Имам (мир ему!) был настолько привержен этике и соблюдал ее принципы, что он не был готов игнорировать их перед всем миром даже на минуту и не нарушал их ни при каких обстоятельствах; он не был готов пожертвовать истиной ради какой-либо целесообразности. Поэтому он заявляет: “Клянусь Богом! Если они отдадут мне семь царств со всем, что есть под небом, чтобы заставить меня ослушаться Бога или несправедливо отнять ячменную шелуху у муравья, я бы этого не сделал”.

Таким образом, правление Имама (мир ему!), которое могло бы длиться годами, если бы оно было ориентировано на целесообразность и допускало пренебрежение этическими принципами, просуществовало не более пяти лет, тем самым подтвердив мнение политических реалистов. Тем не менее, это правление посеяло семена своей моральной мысли в умах людей, в результате чего в ходе истории сформировались сотни движений, которые были им вдохновлены, и поэтому вплоть до настоящего времени оно считается стандартом для оценки моральных принципов всех государств. В этом заключается истинная победа этого принципа, справедливость которого с течением времени становится все более очевидной.

Несомненно, реализация этого принципа трудна, но не невозможна. Пожалуй, в наши дни некоторые сочли бы такое моральное понимание политики донкихотским, идеалистическим и нереалистичным, и, будучи убеждены в принципах этики, посчитали бы, что этика не может найти применения в политике, утверждая, что сложности политики и трудности современных государств преградили им путь к этике. На самом деле, в наши дни есть мыслители, которые движутся вперед к реализации этого идеала и ради которого они страдают, но добиваются успеха.

На протяжении ХХ века по меньшей мере четыре человека из разных уголков мира, будучи убежденными в том, что политика коренится в этике, пытались действовать на основе своих взглядов и весьма преуспели. Этими четырьмя людьми были Вацлав Гавел[108], Махатма Ганди, Нельсон Мандела и Имам Хомейни. Вацлав Гавел, чехословацкий мыслитель, интеллектуал и боец, ставший президентом своей страны после краха коммунистической системы, считает морализаторство в политике самой насущной проблемой современного мира. Он пишет: «Мой опыт и наблюдения подтверждают тот факт, что в политике возможны этические поступки, хотя я не отрицаю, что идти по этому пути не всегда легко, и я никогда не утверждал, что это было так»[109].

------------------------------------------------------------

Напишите продолжение текста об этике в политике, начиная сразу после его последнего предложения.

*Предоставленный материал:*
------------------------------------------------------------

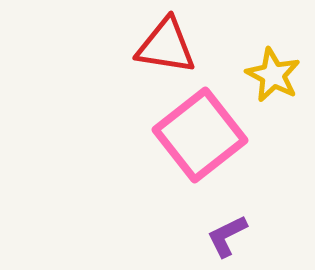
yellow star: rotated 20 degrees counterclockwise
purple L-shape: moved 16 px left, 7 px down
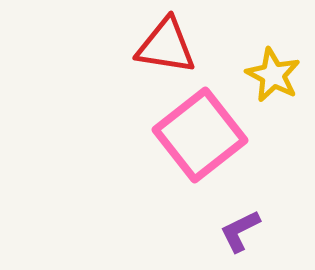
purple L-shape: moved 13 px right, 5 px up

------------------------------------------------------------

*Ответ на задание:*
Придя к власти, он сказал:

«Одна вещь кажется мне несомненной, а именно то, что моя обязанность состоит в том, чтобы как можно больше подчеркивать моральный источник всех видов достойной политики и полагаться на важность моральных ценностей и стандартов во всех аспектах общественной жизни»[110].

Придерживаясь убеждения, что обман никогда не бывает оправдан[111], и что «истина не может быть достигнута с помощью лжи»[112], он подчеркивает, что есть только один путь к успеху, и это честность[113], и «этика, на самом деле, скрыта во всем, и это правда, потому что каждый раз, когда я сталкиваюсь с проблемой и пытаюсь проникнуть в ее глубину, я всегда нахожу в ней своего рода моральный аспект»[114].

Гавел подчеркивает,

«Утверждение о том, что политики должны лгать, не имеет под собой никакой почвы… Необходимость лжи и интриг со стороны политика – это совершенно безосновательное утверждение, которое выдвигается и пропагандируется теми, кто хочет, по какой бы то ни было причине, отбить у других охоту проявлять заботу об общественных делах и интерес к ним»[115].

Это высказывание не означает, что политик должен разглашать каждый политический вопрос всем подряд. Скорее, речь идет о том, что он не должен лгать, вот и все. Помимо того, что он рассматривает приверженность этике как политическую необходимость, он рассматривает ее как основу успеха в этой сфере и делает на ней акцент.

Вторым деятелем, который вышел на политическую арену с такой же позицией и также был убит ради нее, но никогда не поступался своими принципами, был Махатма Ганди, чья борьба привела к независимости и суверенитету сегодняшней Индии.

Мохандас Карамчанд Ганди (1869-1948), принадлежавший к касте брахманов и получивший образование в Англии, полагался в борьбе с колониализмом только на правдивость и принцип ненасилия. Именно с помощью этого оружия ему удалось добиться независимости Индии. Благодаря его многолетнему политическому сопротивлению и опоре на принцип ахимсы (ненасилия) народ Индии назвал его Махатмой (Великой душой). Он никогда не отступал от принципов этики и не противопоставлял этические правила тем, которые были в ходу в политике, даже перед лицом агрессора — Англии, старой колониальной державы.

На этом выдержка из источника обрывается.